Andando por aí (1) – por Margarida Ruivaco

 

 

 Excertos do meu caderno de capas azuis “ Enquanto espero por ti – as coisas boas da vida”, com algumas adaptações.

 

Para as filhas/os que ainda não tinha, em Novembro de 2001, reescritos em Janeiro de 2012.

 

 

Vou levar-te a um dos meus locais favoritos: a nossa costa.

 

Chegaremos a meio da tarde, antes de o sol se pôr no mar.

 

Da serra do Bouro, de um sítio que te hei-de mostrar, talvez se aviste a Berlenga, por entre moinhos derrubados.

 

Segue comigo para norte, e vai olhando à tua esquerda.

 

O Sol, amarelo, irá tornar-se, gradualmente, numa bola laranja. Umas vezes será mar, outras vezes verás mata.

 

As cidades que vemos ao longe, as montanhas cobertas de neve, nuvens desfeitas de cor, serão entretanto apenas estradas riscadas pelos aviões.

 

O mar vai estar à espera, uma coberta de azuis e verdes. Os pés do peixes fazem ondas brancas, as rendas de um lençol.
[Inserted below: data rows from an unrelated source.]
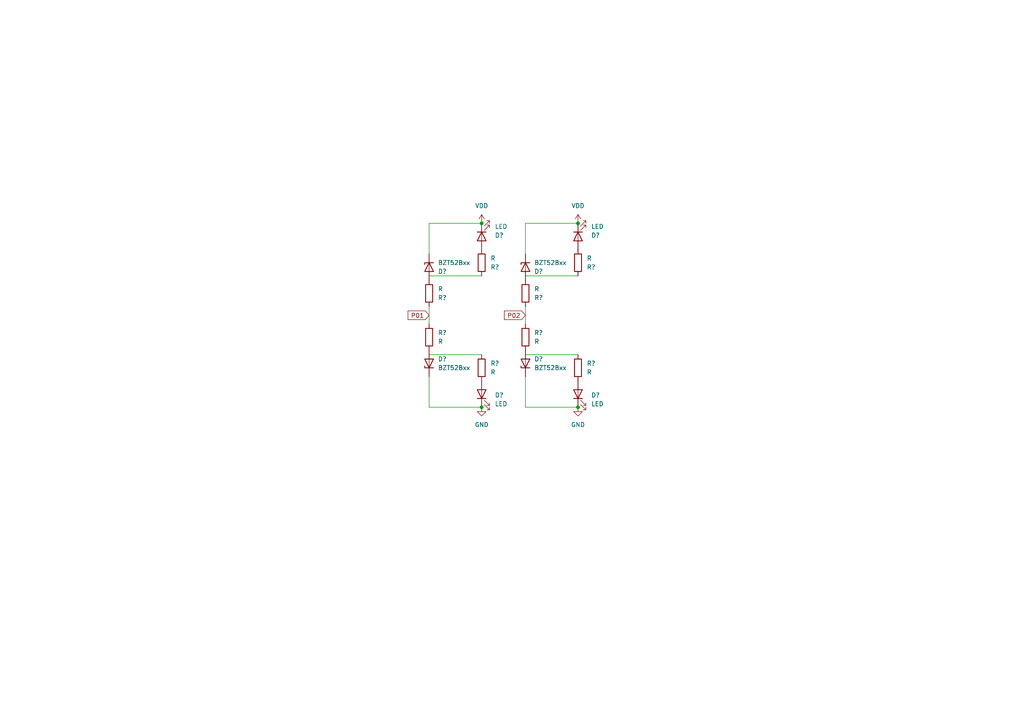
<source format=kicad_sch>
(kicad_sch (version 20211123) (generator eeschema)

  (uuid 60ab8d23-9050-408e-b7eb-322f28c2577d)

  (paper "A4")

  

  (junction (at 167.64 118.11) (diameter 0) (color 0 0 0 0)
    (uuid 4530b068-d775-4f2b-b361-84de6d511e98)
  )
  (junction (at 139.7 64.77) (diameter 0) (color 0 0 0 0)
    (uuid 9c242ab0-4c22-45ed-959c-3ac21ae166f9)
  )
  (junction (at 139.7 118.11) (diameter 0) (color 0 0 0 0)
    (uuid eb6f6a5c-6def-445e-80d4-00e9c28af443)
  )
  (junction (at 167.64 64.77) (diameter 0) (color 0 0 0 0)
    (uuid f93b52a2-a9f2-4e39-a11c-bbd14d6eeb45)
  )

  (wire (pts (xy 124.46 73.66) (xy 124.46 64.77))
    (stroke (width 0) (type default) (color 0 0 0 0))
    (uuid 016700b1-cc82-448a-8b36-3e0e59134141)
  )
  (wire (pts (xy 124.46 109.22) (xy 124.46 118.11))
    (stroke (width 0) (type default) (color 0 0 0 0))
    (uuid 250fcf13-e752-472f-b052-d96078992696)
  )
  (wire (pts (xy 152.4 118.11) (xy 167.64 118.11))
    (stroke (width 0) (type default) (color 0 0 0 0))
    (uuid 44aafaa1-40de-4b4d-a35c-0e1e52c1de13)
  )
  (wire (pts (xy 124.46 80.01) (xy 139.7 80.01))
    (stroke (width 0) (type default) (color 0 0 0 0))
    (uuid 630a19ee-335d-4d1d-a766-5e48b29eb23e)
  )
  (wire (pts (xy 152.4 64.77) (xy 167.64 64.77))
    (stroke (width 0) (type default) (color 0 0 0 0))
    (uuid 7f807c3c-2fb4-41e9-a91c-0ad5e83c1c49)
  )
  (wire (pts (xy 152.4 73.66) (xy 152.4 64.77))
    (stroke (width 0) (type default) (color 0 0 0 0))
    (uuid 85103764-e198-40dc-9a04-b5c8570e6022)
  )
  (wire (pts (xy 124.46 88.9) (xy 124.46 93.98))
    (stroke (width 0) (type default) (color 0 0 0 0))
    (uuid 8956f633-7e12-4ba7-b95e-ef33a77c23dc)
  )
  (wire (pts (xy 152.4 102.87) (xy 167.64 102.87))
    (stroke (width 0) (type default) (color 0 0 0 0))
    (uuid a2abb660-ac65-4f15-b6c3-403ca743d0a8)
  )
  (wire (pts (xy 124.46 118.11) (xy 139.7 118.11))
    (stroke (width 0) (type default) (color 0 0 0 0))
    (uuid ad1c209e-6be2-4636-b393-1938bb63e57b)
  )
  (wire (pts (xy 152.4 109.22) (xy 152.4 118.11))
    (stroke (width 0) (type default) (color 0 0 0 0))
    (uuid b8ae7f81-e6d3-48d7-a961-b59c6a748e75)
  )
  (wire (pts (xy 152.4 80.01) (xy 167.64 80.01))
    (stroke (width 0) (type default) (color 0 0 0 0))
    (uuid c9a66200-6b3d-4577-866b-634eb507cf27)
  )
  (wire (pts (xy 152.4 88.9) (xy 152.4 93.98))
    (stroke (width 0) (type default) (color 0 0 0 0))
    (uuid d70e8659-f667-4fd4-8105-7b0f5c5fcefc)
  )
  (wire (pts (xy 124.46 102.87) (xy 139.7 102.87))
    (stroke (width 0) (type default) (color 0 0 0 0))
    (uuid dde38b3b-f920-430f-bf06-0c855be2a948)
  )
  (wire (pts (xy 124.46 64.77) (xy 139.7 64.77))
    (stroke (width 0) (type default) (color 0 0 0 0))
    (uuid dea94db7-fbaf-46c3-9e39-a563d6575221)
  )

  (global_label "P02" (shape input) (at 152.4 91.44 180) (fields_autoplaced)
    (effects (font (size 1.27 1.27)) (justify right))
    (uuid 3e72370f-568e-4dc7-8d3c-c6f5a4f4a970)
    (property "Intersheet References" "${INTERSHEET_REFS}" (id 0) (at 146.2979 91.3606 0)
      (effects (font (size 1.27 1.27)) (justify right) hide)
    )
  )
  (global_label "P01" (shape input) (at 124.46 91.44 180) (fields_autoplaced)
    (effects (font (size 1.27 1.27)) (justify right))
    (uuid f2570494-1b57-46f8-96a3-f0f74a624298)
    (property "Intersheet References" "${INTERSHEET_REFS}" (id 0) (at 118.3579 91.3606 0)
      (effects (font (size 1.27 1.27)) (justify right) hide)
    )
  )

  (symbol (lib_id "power:VDD") (at 167.64 64.77 0) (unit 1)
    (in_bom yes) (on_board yes) (fields_autoplaced)
    (uuid 0855ac52-0e63-4701-befe-010f887edce9)
    (property "Reference" "#PWR?" (id 0) (at 167.64 68.58 0)
      (effects (font (size 1.27 1.27)) hide)
    )
    (property "Value" "VDD" (id 1) (at 167.64 59.69 0))
    (property "Footprint" "" (id 2) (at 167.64 64.77 0)
      (effects (font (size 1.27 1.27)) hide)
    )
    (property "Datasheet" "" (id 3) (at 167.64 64.77 0)
      (effects (font (size 1.27 1.27)) hide)
    )
    (pin "1" (uuid f075bbaa-ec91-4d9c-8aec-ec944fd53029))
  )

  (symbol (lib_id "Device:LED") (at 167.64 68.58 90) (mirror x) (unit 1)
    (in_bom yes) (on_board yes) (fields_autoplaced)
    (uuid 0c4cc473-2c0f-4542-8f27-1cee0ad5b3a5)
    (property "Reference" "D?" (id 0) (at 171.45 68.2626 90)
      (effects (font (size 1.27 1.27)) (justify right))
    )
    (property "Value" "LED" (id 1) (at 171.45 65.7226 90)
      (effects (font (size 1.27 1.27)) (justify right))
    )
    (property "Footprint" "" (id 2) (at 167.64 68.58 0)
      (effects (font (size 1.27 1.27)) hide)
    )
    (property "Datasheet" "~" (id 3) (at 167.64 68.58 0)
      (effects (font (size 1.27 1.27)) hide)
    )
    (pin "1" (uuid 84d49e11-0df9-4da6-921b-6faf79bb2025))
    (pin "2" (uuid ba0ca15c-76b8-4bc8-88c9-da4f8a12e549))
  )

  (symbol (lib_id "Device:R") (at 139.7 76.2 0) (mirror y) (unit 1)
    (in_bom yes) (on_board yes) (fields_autoplaced)
    (uuid 1b7fe5ca-8199-49a0-a22d-f762103c4d29)
    (property "Reference" "R?" (id 0) (at 142.24 77.4701 0)
      (effects (font (size 1.27 1.27)) (justify right))
    )
    (property "Value" "R" (id 1) (at 142.24 74.9301 0)
      (effects (font (size 1.27 1.27)) (justify right))
    )
    (property "Footprint" "" (id 2) (at 141.478 76.2 90)
      (effects (font (size 1.27 1.27)) hide)
    )
    (property "Datasheet" "~" (id 3) (at 139.7 76.2 0)
      (effects (font (size 1.27 1.27)) hide)
    )
    (pin "1" (uuid 484bc9b3-8d83-43eb-b4e4-bcd5c568d5ca))
    (pin "2" (uuid 4911b417-1a1b-4cb8-9b4e-e910580d2927))
  )

  (symbol (lib_id "Device:R") (at 152.4 97.79 180) (unit 1)
    (in_bom yes) (on_board yes) (fields_autoplaced)
    (uuid 207b6c7f-4d49-4f48-af4d-16bea10102bb)
    (property "Reference" "R?" (id 0) (at 154.94 96.5199 0)
      (effects (font (size 1.27 1.27)) (justify right))
    )
    (property "Value" "R" (id 1) (at 154.94 99.0599 0)
      (effects (font (size 1.27 1.27)) (justify right))
    )
    (property "Footprint" "" (id 2) (at 154.178 97.79 90)
      (effects (font (size 1.27 1.27)) hide)
    )
    (property "Datasheet" "~" (id 3) (at 152.4 97.79 0)
      (effects (font (size 1.27 1.27)) hide)
    )
    (pin "1" (uuid 7b83ec05-e8e6-4798-9bfd-34ceff1960fe))
    (pin "2" (uuid d3267c45-af88-4d0c-96a6-ada359cbcd21))
  )

  (symbol (lib_id "power:GND") (at 167.64 118.11 0) (unit 1)
    (in_bom yes) (on_board yes) (fields_autoplaced)
    (uuid 28033605-fdac-42f4-a88f-0a0aed3e2157)
    (property "Reference" "#PWR?" (id 0) (at 167.64 124.46 0)
      (effects (font (size 1.27 1.27)) hide)
    )
    (property "Value" "GND" (id 1) (at 167.64 123.19 0))
    (property "Footprint" "" (id 2) (at 167.64 118.11 0)
      (effects (font (size 1.27 1.27)) hide)
    )
    (property "Datasheet" "" (id 3) (at 167.64 118.11 0)
      (effects (font (size 1.27 1.27)) hide)
    )
    (pin "1" (uuid cb739127-36c2-4111-bb07-43df5dffc472))
  )

  (symbol (lib_id "Diode:BZT52Bxx") (at 152.4 77.47 90) (mirror x) (unit 1)
    (in_bom yes) (on_board yes) (fields_autoplaced)
    (uuid 3da02fdc-88ff-44e6-b527-a71a3dd0e4a6)
    (property "Reference" "D?" (id 0) (at 154.94 78.7401 90)
      (effects (font (size 1.27 1.27)) (justify right))
    )
    (property "Value" "BZT52Bxx" (id 1) (at 154.94 76.2001 90)
      (effects (font (size 1.27 1.27)) (justify right))
    )
    (property "Footprint" "Diode_SMD:D_SOD-123F" (id 2) (at 156.845 77.47 0)
      (effects (font (size 1.27 1.27)) hide)
    )
    (property "Datasheet" "https://diotec.com/tl_files/diotec/files/pdf/datasheets/bzt52b2v4.pdf" (id 3) (at 152.4 77.47 0)
      (effects (font (size 1.27 1.27)) hide)
    )
    (pin "1" (uuid 324d16ea-6e27-4eb8-a23b-851988c6ae50))
    (pin "2" (uuid b6025317-b8e2-4f55-9780-c98714afad90))
  )

  (symbol (lib_id "Device:R") (at 152.4 85.09 0) (mirror y) (unit 1)
    (in_bom yes) (on_board yes) (fields_autoplaced)
    (uuid 4549e121-4ef2-40d2-986d-9d57d45fa7a6)
    (property "Reference" "R?" (id 0) (at 154.94 86.3601 0)
      (effects (font (size 1.27 1.27)) (justify right))
    )
    (property "Value" "R" (id 1) (at 154.94 83.8201 0)
      (effects (font (size 1.27 1.27)) (justify right))
    )
    (property "Footprint" "" (id 2) (at 154.178 85.09 90)
      (effects (font (size 1.27 1.27)) hide)
    )
    (property "Datasheet" "~" (id 3) (at 152.4 85.09 0)
      (effects (font (size 1.27 1.27)) hide)
    )
    (pin "1" (uuid d323b961-83ab-4558-b831-b238a504284f))
    (pin "2" (uuid d05dac8a-8c9b-43e2-a5f4-c4844573c531))
  )

  (symbol (lib_id "Device:R") (at 167.64 76.2 0) (mirror y) (unit 1)
    (in_bom yes) (on_board yes) (fields_autoplaced)
    (uuid 49212b10-5854-4282-a65e-5246a04ec7a8)
    (property "Reference" "R?" (id 0) (at 170.18 77.4701 0)
      (effects (font (size 1.27 1.27)) (justify right))
    )
    (property "Value" "R" (id 1) (at 170.18 74.9301 0)
      (effects (font (size 1.27 1.27)) (justify right))
    )
    (property "Footprint" "" (id 2) (at 169.418 76.2 90)
      (effects (font (size 1.27 1.27)) hide)
    )
    (property "Datasheet" "~" (id 3) (at 167.64 76.2 0)
      (effects (font (size 1.27 1.27)) hide)
    )
    (pin "1" (uuid f9adeba0-397e-4022-af73-30cd6673fe86))
    (pin "2" (uuid 1ed4dc3d-3974-49aa-89fc-cf67cf6ea212))
  )

  (symbol (lib_id "power:GND") (at 139.7 118.11 0) (unit 1)
    (in_bom yes) (on_board yes) (fields_autoplaced)
    (uuid 65315e88-b22e-41f6-8b75-f442ed023a7d)
    (property "Reference" "#PWR?" (id 0) (at 139.7 124.46 0)
      (effects (font (size 1.27 1.27)) hide)
    )
    (property "Value" "GND" (id 1) (at 139.7 123.19 0))
    (property "Footprint" "" (id 2) (at 139.7 118.11 0)
      (effects (font (size 1.27 1.27)) hide)
    )
    (property "Datasheet" "" (id 3) (at 139.7 118.11 0)
      (effects (font (size 1.27 1.27)) hide)
    )
    (pin "1" (uuid 9a5fdc88-89ef-47d6-b1dc-75e7267c5175))
  )

  (symbol (lib_id "Device:R") (at 124.46 85.09 0) (mirror y) (unit 1)
    (in_bom yes) (on_board yes) (fields_autoplaced)
    (uuid 7852b366-bdc6-4103-9340-11c0caacc8c0)
    (property "Reference" "R?" (id 0) (at 127 86.3601 0)
      (effects (font (size 1.27 1.27)) (justify right))
    )
    (property "Value" "R" (id 1) (at 127 83.8201 0)
      (effects (font (size 1.27 1.27)) (justify right))
    )
    (property "Footprint" "" (id 2) (at 126.238 85.09 90)
      (effects (font (size 1.27 1.27)) hide)
    )
    (property "Datasheet" "~" (id 3) (at 124.46 85.09 0)
      (effects (font (size 1.27 1.27)) hide)
    )
    (pin "1" (uuid 934fb8e3-cfab-487d-b3b5-61ae27bf1862))
    (pin "2" (uuid 5860ecc1-63d1-4dd3-9ba5-d0fc9d747eab))
  )

  (symbol (lib_id "Device:LED") (at 167.64 114.3 90) (unit 1)
    (in_bom yes) (on_board yes) (fields_autoplaced)
    (uuid 93b03081-790b-41b5-ab2c-d5587e2c3f4c)
    (property "Reference" "D?" (id 0) (at 171.45 114.6174 90)
      (effects (font (size 1.27 1.27)) (justify right))
    )
    (property "Value" "LED" (id 1) (at 171.45 117.1574 90)
      (effects (font (size 1.27 1.27)) (justify right))
    )
    (property "Footprint" "" (id 2) (at 167.64 114.3 0)
      (effects (font (size 1.27 1.27)) hide)
    )
    (property "Datasheet" "~" (id 3) (at 167.64 114.3 0)
      (effects (font (size 1.27 1.27)) hide)
    )
    (pin "1" (uuid d978cab6-94c0-4514-9dd2-6382fee8c960))
    (pin "2" (uuid 2955fd1e-801c-4d9f-b20c-126667a5289e))
  )

  (symbol (lib_id "Device:LED") (at 139.7 68.58 90) (mirror x) (unit 1)
    (in_bom yes) (on_board yes) (fields_autoplaced)
    (uuid a46a31d9-590b-43bf-a6fa-efa65629d855)
    (property "Reference" "D?" (id 0) (at 143.51 68.2626 90)
      (effects (font (size 1.27 1.27)) (justify right))
    )
    (property "Value" "LED" (id 1) (at 143.51 65.7226 90)
      (effects (font (size 1.27 1.27)) (justify right))
    )
    (property "Footprint" "" (id 2) (at 139.7 68.58 0)
      (effects (font (size 1.27 1.27)) hide)
    )
    (property "Datasheet" "~" (id 3) (at 139.7 68.58 0)
      (effects (font (size 1.27 1.27)) hide)
    )
    (pin "1" (uuid c6bf2f49-7ecb-4c7f-8db8-c0ff7cace6c5))
    (pin "2" (uuid 80865de3-1fed-4953-adfe-92ea8b322226))
  )

  (symbol (lib_id "Diode:BZT52Bxx") (at 152.4 105.41 90) (unit 1)
    (in_bom yes) (on_board yes) (fields_autoplaced)
    (uuid a965ff06-2686-45b8-9924-0fb24ef7e7da)
    (property "Reference" "D?" (id 0) (at 154.94 104.1399 90)
      (effects (font (size 1.27 1.27)) (justify right))
    )
    (property "Value" "BZT52Bxx" (id 1) (at 154.94 106.6799 90)
      (effects (font (size 1.27 1.27)) (justify right))
    )
    (property "Footprint" "Diode_SMD:D_SOD-123F" (id 2) (at 156.845 105.41 0)
      (effects (font (size 1.27 1.27)) hide)
    )
    (property "Datasheet" "https://diotec.com/tl_files/diotec/files/pdf/datasheets/bzt52b2v4.pdf" (id 3) (at 152.4 105.41 0)
      (effects (font (size 1.27 1.27)) hide)
    )
    (pin "1" (uuid fb9371f9-686a-458c-9091-ae91e17532c3))
    (pin "2" (uuid 85233711-358b-4fee-86f7-4112f76850be))
  )

  (symbol (lib_id "Device:R") (at 124.46 97.79 180) (unit 1)
    (in_bom yes) (on_board yes) (fields_autoplaced)
    (uuid ab451ee4-0800-44d6-807e-b2c612174943)
    (property "Reference" "R?" (id 0) (at 127 96.5199 0)
      (effects (font (size 1.27 1.27)) (justify right))
    )
    (property "Value" "R" (id 1) (at 127 99.0599 0)
      (effects (font (size 1.27 1.27)) (justify right))
    )
    (property "Footprint" "" (id 2) (at 126.238 97.79 90)
      (effects (font (size 1.27 1.27)) hide)
    )
    (property "Datasheet" "~" (id 3) (at 124.46 97.79 0)
      (effects (font (size 1.27 1.27)) hide)
    )
    (pin "1" (uuid 7d2de9f7-9cc9-402c-bb81-3c6d5eac120e))
    (pin "2" (uuid c267b86b-c3af-4e40-ad75-2d9ef16eba55))
  )

  (symbol (lib_id "power:VDD") (at 139.7 64.77 0) (unit 1)
    (in_bom yes) (on_board yes) (fields_autoplaced)
    (uuid c3c95520-0006-41f3-b515-9b4044572c45)
    (property "Reference" "#PWR?" (id 0) (at 139.7 68.58 0)
      (effects (font (size 1.27 1.27)) hide)
    )
    (property "Value" "VDD" (id 1) (at 139.7 59.69 0))
    (property "Footprint" "" (id 2) (at 139.7 64.77 0)
      (effects (font (size 1.27 1.27)) hide)
    )
    (property "Datasheet" "" (id 3) (at 139.7 64.77 0)
      (effects (font (size 1.27 1.27)) hide)
    )
    (pin "1" (uuid 8940938b-348b-4192-b1a4-34d737f9d982))
  )

  (symbol (lib_id "Diode:BZT52Bxx") (at 124.46 105.41 90) (unit 1)
    (in_bom yes) (on_board yes) (fields_autoplaced)
    (uuid d14f6505-e3e6-444b-b57e-eb67cb65d3cc)
    (property "Reference" "D?" (id 0) (at 127 104.1399 90)
      (effects (font (size 1.27 1.27)) (justify right))
    )
    (property "Value" "BZT52Bxx" (id 1) (at 127 106.6799 90)
      (effects (font (size 1.27 1.27)) (justify right))
    )
    (property "Footprint" "Diode_SMD:D_SOD-123F" (id 2) (at 128.905 105.41 0)
      (effects (font (size 1.27 1.27)) hide)
    )
    (property "Datasheet" "https://diotec.com/tl_files/diotec/files/pdf/datasheets/bzt52b2v4.pdf" (id 3) (at 124.46 105.41 0)
      (effects (font (size 1.27 1.27)) hide)
    )
    (pin "1" (uuid 4d032159-50c0-4087-8e6c-dce9090fc68a))
    (pin "2" (uuid 302b9668-24f7-469c-9865-5e258a20a11f))
  )

  (symbol (lib_id "Device:R") (at 167.64 106.68 180) (unit 1)
    (in_bom yes) (on_board yes) (fields_autoplaced)
    (uuid e1813961-ef79-4779-95f0-55c124eaf8ff)
    (property "Reference" "R?" (id 0) (at 170.18 105.4099 0)
      (effects (font (size 1.27 1.27)) (justify right))
    )
    (property "Value" "R" (id 1) (at 170.18 107.9499 0)
      (effects (font (size 1.27 1.27)) (justify right))
    )
    (property "Footprint" "" (id 2) (at 169.418 106.68 90)
      (effects (font (size 1.27 1.27)) hide)
    )
    (property "Datasheet" "~" (id 3) (at 167.64 106.68 0)
      (effects (font (size 1.27 1.27)) hide)
    )
    (pin "1" (uuid 6c40d1e6-5a56-48eb-96ad-2b54a64d85f2))
    (pin "2" (uuid b3da09d7-9cf6-4a1f-954a-da143714cf28))
  )

  (symbol (lib_id "Device:R") (at 139.7 106.68 180) (unit 1)
    (in_bom yes) (on_board yes) (fields_autoplaced)
    (uuid e3d4ef89-0161-4a44-91b9-8f59fc5d11c2)
    (property "Reference" "R?" (id 0) (at 142.24 105.4099 0)
      (effects (font (size 1.27 1.27)) (justify right))
    )
    (property "Value" "R" (id 1) (at 142.24 107.9499 0)
      (effects (font (size 1.27 1.27)) (justify right))
    )
    (property "Footprint" "" (id 2) (at 141.478 106.68 90)
      (effects (font (size 1.27 1.27)) hide)
    )
    (property "Datasheet" "~" (id 3) (at 139.7 106.68 0)
      (effects (font (size 1.27 1.27)) hide)
    )
    (pin "1" (uuid 32c0dce6-2509-4423-b37d-2745606a8892))
    (pin "2" (uuid c0f835eb-fbfb-4add-af32-8225315db73c))
  )

  (symbol (lib_id "Device:LED") (at 139.7 114.3 90) (unit 1)
    (in_bom yes) (on_board yes) (fields_autoplaced)
    (uuid f63afdde-5ac0-465c-806b-820797540dc1)
    (property "Reference" "D?" (id 0) (at 143.51 114.6174 90)
      (effects (font (size 1.27 1.27)) (justify right))
    )
    (property "Value" "LED" (id 1) (at 143.51 117.1574 90)
      (effects (font (size 1.27 1.27)) (justify right))
    )
    (property "Footprint" "" (id 2) (at 139.7 114.3 0)
      (effects (font (size 1.27 1.27)) hide)
    )
    (property "Datasheet" "~" (id 3) (at 139.7 114.3 0)
      (effects (font (size 1.27 1.27)) hide)
    )
    (pin "1" (uuid 659a7e7c-f5fc-4c17-8403-6cb08f616e01))
    (pin "2" (uuid f3654f65-5903-4542-851e-e76fe301a016))
  )

  (symbol (lib_id "Diode:BZT52Bxx") (at 124.46 77.47 90) (mirror x) (unit 1)
    (in_bom yes) (on_board yes) (fields_autoplaced)
    (uuid ffaa6218-7199-4d4a-b189-48b240ecd9ad)
    (property "Reference" "D?" (id 0) (at 127 78.7401 90)
      (effects (font (size 1.27 1.27)) (justify right))
    )
    (property "Value" "BZT52Bxx" (id 1) (at 127 76.2001 90)
      (effects (font (size 1.27 1.27)) (justify right))
    )
    (property "Footprint" "Diode_SMD:D_SOD-123F" (id 2) (at 128.905 77.47 0)
      (effects (font (size 1.27 1.27)) hide)
    )
    (property "Datasheet" "https://diotec.com/tl_files/diotec/files/pdf/datasheets/bzt52b2v4.pdf" (id 3) (at 124.46 77.47 0)
      (effects (font (size 1.27 1.27)) hide)
    )
    (pin "1" (uuid 5835ce35-8e59-4968-9c1b-6505ba186c18))
    (pin "2" (uuid 262ab373-ef86-431c-802a-da0edff08a8c))
  )
)

</source>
Irrequietos, porque a cama fica desfeita, e os lençóis levantam os barcos.

 

A  renda desfaz-se e vai com o vento, até onde ele quiser.

 

Quando chegarmos a S. Pedro de Moel, o farol estará aceso junto à concha . Seguiremos a pé , na passadeira vermelha, no soalho de pinho, até ao areal da Praia Velha, onde as ondas rebentam de saudades dos penedos, que acabaram mesmo ali ao lado.

 

Porque o sol já entra na água e em segundos desaparecerá, pouco a pouco virá a noite o o ar do pinho desejar bons sonhos a ti, e ao mar, que se espraiará na areia, até adormeceres.